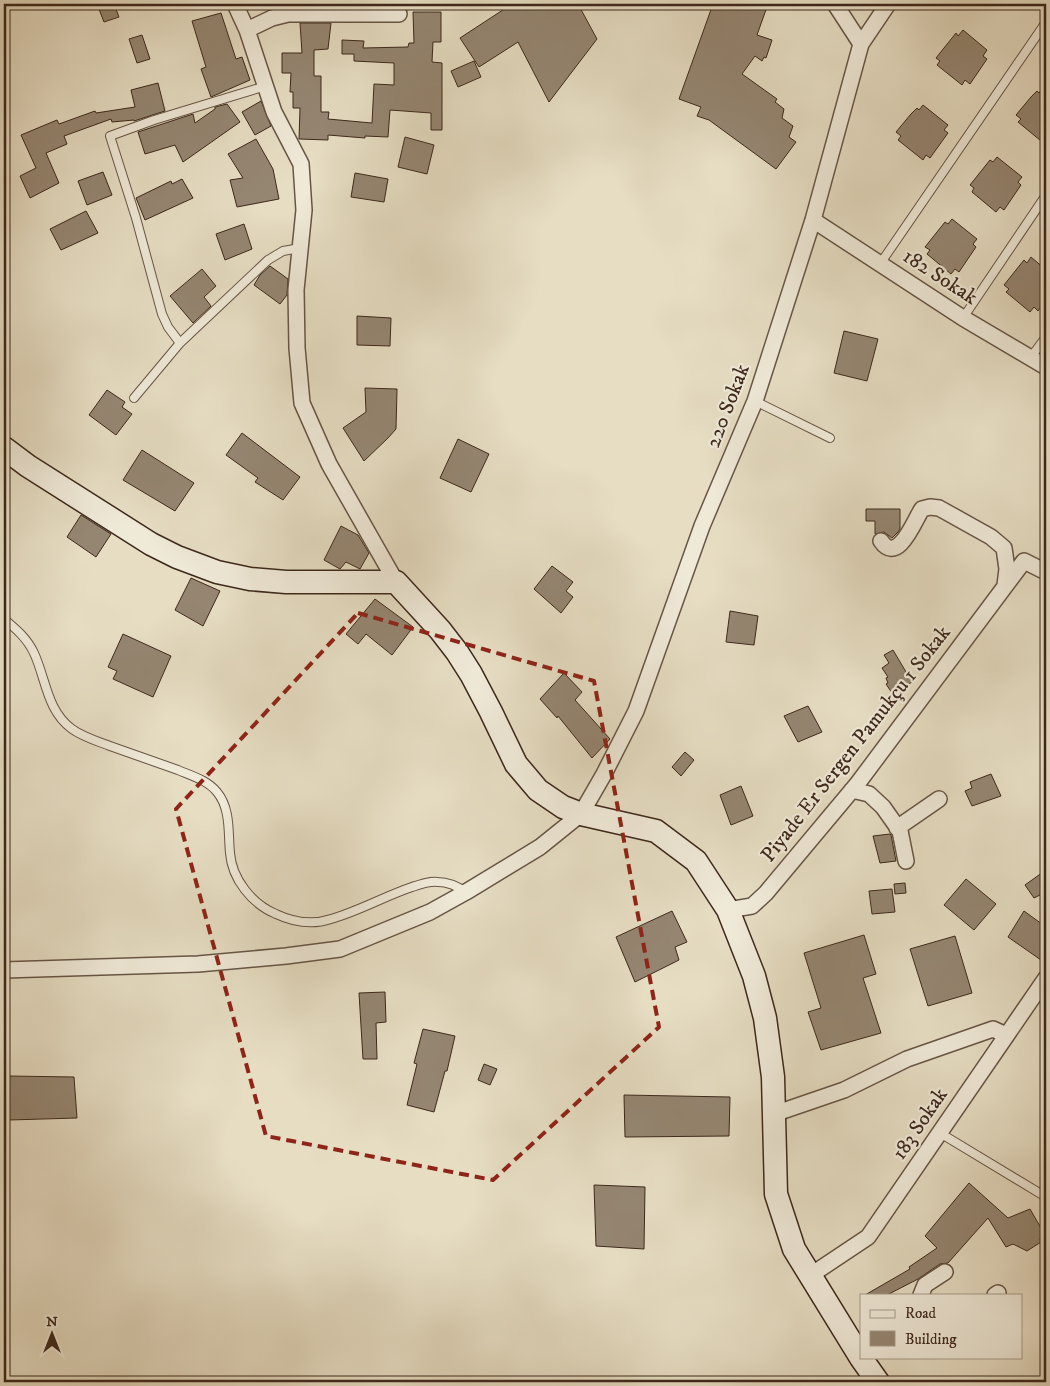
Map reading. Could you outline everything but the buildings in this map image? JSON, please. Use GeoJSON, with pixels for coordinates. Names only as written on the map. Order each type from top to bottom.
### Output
{"type":"FeatureCollection","features":[{"type":"Feature","properties":{"kind":"street"},"geometry":{"type":"LineString","coordinates":[[235,4],[247,30],[274,112],[301,164],[304,210],[296,290],[297,338],[302,403],[329,464],[396,582],[440,630],[457,652],[479,689],[516,764],[526,777],[552,801],[581,814],[656,831],[696,861],[728,910],[754,976],[765,1018],[773,1077],[776,1194],[794,1249],[856,1340]]}},
{"type":"Feature","properties":{"kind":"street"},"geometry":{"type":"LineString","coordinates":[[835,4],[861,44]]}},
{"type":"Feature","properties":{"kind":"street","name":"220 Sokak"},"geometry":{"type":"LineString","coordinates":[[581,814],[636,711],[702,526],[755,401],[813,220],[861,44],[888,4]]}},
{"type":"Feature","properties":{"kind":"street"},"geometry":{"type":"LineString","coordinates":[[247,30],[287,9],[399,9]]}},
{"type":"Feature","properties":{"kind":"street","name":"182 Sokak"},"geometry":{"type":"LineString","coordinates":[[813,220],[964,318],[1046,366]]}},
{"type":"Feature","properties":{"kind":"street"},"geometry":{"type":"LineString","coordinates":[[4,448],[28,466],[151,544],[177,557],[217,572],[250,579],[286,582],[396,582]]}},
{"type":"Feature","properties":{"kind":"street"},"geometry":{"type":"LineString","coordinates":[[881,541],[884,546],[890,548],[902,544],[922,509],[930,507],[939,508],[992,537],[1004,548],[1007,569],[1004,587]]}},
{"type":"Feature","properties":{"kind":"street","name":"Piyade Er Sergen Pamukçu 1 Sokak"},"geometry":{"type":"LineString","coordinates":[[728,910],[752,906],[766,893],[852,790],[1024,560],[1046,572]]}},
{"type":"Feature","properties":{"kind":"street"},"geometry":{"type":"LineString","coordinates":[[852,790],[868,794],[883,807],[900,831],[906,861]]}},
{"type":"Feature","properties":{"kind":"street"},"geometry":{"type":"LineString","coordinates":[[897,828],[940,799]]}},
{"type":"Feature","properties":{"kind":"street"},"geometry":{"type":"LineString","coordinates":[[4,970],[198,964],[286,956],[340,948],[430,912],[466,892],[540,847],[581,814]]}},
{"type":"Feature","properties":{"kind":"street","name":"183 Sokak"},"geometry":{"type":"LineString","coordinates":[[811,1275],[868,1236],[1046,978]]}},
{"type":"Feature","properties":{"kind":"street"},"geometry":{"type":"LineString","coordinates":[[774,1114],[844,1090],[907,1059],[985,1032],[994,1029],[1006,1036]]}},
{"type":"Feature","properties":{"kind":"street"},"geometry":{"type":"LineString","coordinates":[[921,1294],[925,1285],[945,1272]]}},
{"type":"Feature","properties":{"kind":"street"},"geometry":{"type":"LineString","coordinates":[[865,1358],[878,1382]]}},
{"type":"Feature","properties":{"kind":"lane"},"geometry":{"type":"LineString","coordinates":[[880,264],[1046,22]]}},
{"type":"Feature","properties":{"kind":"lane"},"geometry":{"type":"LineString","coordinates":[[180,343],[168,327],[162,314],[136,218],[110,136],[154,120],[266,86]]}},
{"type":"Feature","properties":{"kind":"lane"},"geometry":{"type":"LineString","coordinates":[[964,318],[1046,195]]}},
{"type":"Feature","properties":{"kind":"lane"},"geometry":{"type":"LineString","coordinates":[[134,398],[180,343],[268,260],[283,251],[300,248]]}},
{"type":"Feature","properties":{"kind":"lane"},"geometry":{"type":"LineString","coordinates":[[1031,357],[1046,337]]}},
{"type":"Feature","properties":{"kind":"lane"},"geometry":{"type":"LineString","coordinates":[[755,401],[830,438]]}},
{"type":"Feature","properties":{"kind":"lane"},"geometry":{"type":"LineString","coordinates":[[4,619],[27,641],[38,663],[57,715],[72,729],[89,738],[196,777],[212,786],[226,808],[230,855],[234,870],[242,885],[254,900],[273,913],[284,918],[302,922],[331,920],[402,890],[427,882],[445,882],[466,892]]}},
{"type":"Feature","properties":{"kind":"lane"},"geometry":{"type":"LineString","coordinates":[[940,1133],[1045,1194]]}},
{"type":"Feature","properties":{"kind":"highlighted area"},"geometry":{"type":"Polygon","coordinates":[[[358,613],[594,681],[659,1027],[493,1180],[266,1136],[176,809],[358,613]]]}}]}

**THE TASK:**
The answer is the full listing above, repeated exactly, with its pictures removed.

**REPLY TO THE TASK:**
Map reading. Could you outline everything but the buildings in this map image? JSON, please. Use GeoJSON, with pixels for coordinates. Names only as written on the map. Order each type from top to bottom.
### Output
{"type":"FeatureCollection","features":[{"type":"Feature","properties":{"kind":"street"},"geometry":{"type":"LineString","coordinates":[[235,4],[247,30],[274,112],[301,164],[304,210],[296,290],[297,338],[302,403],[329,464],[396,582],[440,630],[457,652],[479,689],[516,764],[526,777],[552,801],[581,814],[656,831],[696,861],[728,910],[754,976],[765,1018],[773,1077],[776,1194],[794,1249],[856,1340]]}},
{"type":"Feature","properties":{"kind":"street"},"geometry":{"type":"LineString","coordinates":[[835,4],[861,44]]}},
{"type":"Feature","properties":{"kind":"street","name":"220 Sokak"},"geometry":{"type":"LineString","coordinates":[[581,814],[636,711],[702,526],[755,401],[813,220],[861,44],[888,4]]}},
{"type":"Feature","properties":{"kind":"street"},"geometry":{"type":"LineString","coordinates":[[247,30],[287,9],[399,9]]}},
{"type":"Feature","properties":{"kind":"street","name":"182 Sokak"},"geometry":{"type":"LineString","coordinates":[[813,220],[964,318],[1046,366]]}},
{"type":"Feature","properties":{"kind":"street"},"geometry":{"type":"LineString","coordinates":[[4,448],[28,466],[151,544],[177,557],[217,572],[250,579],[286,582],[396,582]]}},
{"type":"Feature","properties":{"kind":"street"},"geometry":{"type":"LineString","coordinates":[[881,541],[884,546],[890,548],[902,544],[922,509],[930,507],[939,508],[992,537],[1004,548],[1007,569],[1004,587]]}},
{"type":"Feature","properties":{"kind":"street","name":"Piyade Er Sergen Pamukçu 1 Sokak"},"geometry":{"type":"LineString","coordinates":[[728,910],[752,906],[766,893],[852,790],[1024,560],[1046,572]]}},
{"type":"Feature","properties":{"kind":"street"},"geometry":{"type":"LineString","coordinates":[[852,790],[868,794],[883,807],[900,831],[906,861]]}},
{"type":"Feature","properties":{"kind":"street"},"geometry":{"type":"LineString","coordinates":[[897,828],[940,799]]}},
{"type":"Feature","properties":{"kind":"street"},"geometry":{"type":"LineString","coordinates":[[4,970],[198,964],[286,956],[340,948],[430,912],[466,892],[540,847],[581,814]]}},
{"type":"Feature","properties":{"kind":"street","name":"183 Sokak"},"geometry":{"type":"LineString","coordinates":[[811,1275],[868,1236],[1046,978]]}},
{"type":"Feature","properties":{"kind":"street"},"geometry":{"type":"LineString","coordinates":[[774,1114],[844,1090],[907,1059],[985,1032],[994,1029],[1006,1036]]}},
{"type":"Feature","properties":{"kind":"street"},"geometry":{"type":"LineString","coordinates":[[921,1294],[925,1285],[945,1272]]}},
{"type":"Feature","properties":{"kind":"street"},"geometry":{"type":"LineString","coordinates":[[865,1358],[878,1382]]}},
{"type":"Feature","properties":{"kind":"lane"},"geometry":{"type":"LineString","coordinates":[[880,264],[1046,22]]}},
{"type":"Feature","properties":{"kind":"lane"},"geometry":{"type":"LineString","coordinates":[[180,343],[168,327],[162,314],[136,218],[110,136],[154,120],[266,86]]}},
{"type":"Feature","properties":{"kind":"lane"},"geometry":{"type":"LineString","coordinates":[[964,318],[1046,195]]}},
{"type":"Feature","properties":{"kind":"lane"},"geometry":{"type":"LineString","coordinates":[[134,398],[180,343],[268,260],[283,251],[300,248]]}},
{"type":"Feature","properties":{"kind":"lane"},"geometry":{"type":"LineString","coordinates":[[1031,357],[1046,337]]}},
{"type":"Feature","properties":{"kind":"lane"},"geometry":{"type":"LineString","coordinates":[[755,401],[830,438]]}},
{"type":"Feature","properties":{"kind":"lane"},"geometry":{"type":"LineString","coordinates":[[4,619],[27,641],[38,663],[57,715],[72,729],[89,738],[196,777],[212,786],[226,808],[230,855],[234,870],[242,885],[254,900],[273,913],[284,918],[302,922],[331,920],[402,890],[427,882],[445,882],[466,892]]}},
{"type":"Feature","properties":{"kind":"lane"},"geometry":{"type":"LineString","coordinates":[[940,1133],[1045,1194]]}},
{"type":"Feature","properties":{"kind":"highlighted area"},"geometry":{"type":"Polygon","coordinates":[[[358,613],[594,681],[659,1027],[493,1180],[266,1136],[176,809],[358,613]]]}}]}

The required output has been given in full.